The main variable driving how long a backup will take is the number of docs that are not deleted.
In phase1
the backup will walk the _changes
feed and ignore delete entries.
It will keep up to X doc ids in memory at a time.
In phase2
it will send bulk/batch GET doc apis to receive as many docs as the settings allow.
As the docs come in they will be written to the output stream.
It will then repeat phase1
and phase2
until all docs are backed up.
Once its done with that it needs to find if any docs were added/edited since the backup started.
phase3
will walk the _changes
feed starting the feed from the start of the backup.
Any new docs or changed docs will be written to the backup.
Limitations
- Will only back up active docs. Meaning the deleted doc history is not part of the backup (with the exception of when a delete happens during the backup process).
- Docs that were deleted during the backup will appear in the beginning of the backup (in the un-deleted state). However they will be followed by their delete stub at the end of the backup data. Since restoring walks the backup the deleted doc will momentarily appear and then be deleted by the end.

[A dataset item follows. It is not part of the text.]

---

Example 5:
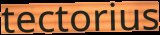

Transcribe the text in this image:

tectorius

- Docs that were edited during the backup will appear twice in the backup data. The latest version is the one towards the end of backup. Since restoring walks the backup the old doc will momentarily appear and then be updated by the end.
- Does not store doc
meta
data such as previous revision tokens. - Does not back up attachments (this was chosen to preserve compatibility with @cloudant/couchbackup's restore function).
Backup Structure
Same output as @cloudant/couchbackup.
It's a bunch of naked arrays with doc JSON objects separated by newlines.
[{"_id":"1","_rev":"1-1","d":1},{"_id":"2","_rev":"2-2","d":2}...]
[{"_id":"3","_rev":"3-3","d":3},{"_id":"4","_rev":"4-4","d":4}...]
How to Restore
The output format of this backup is compatible with @cloudant/couchbackup.
Use that lib to restore.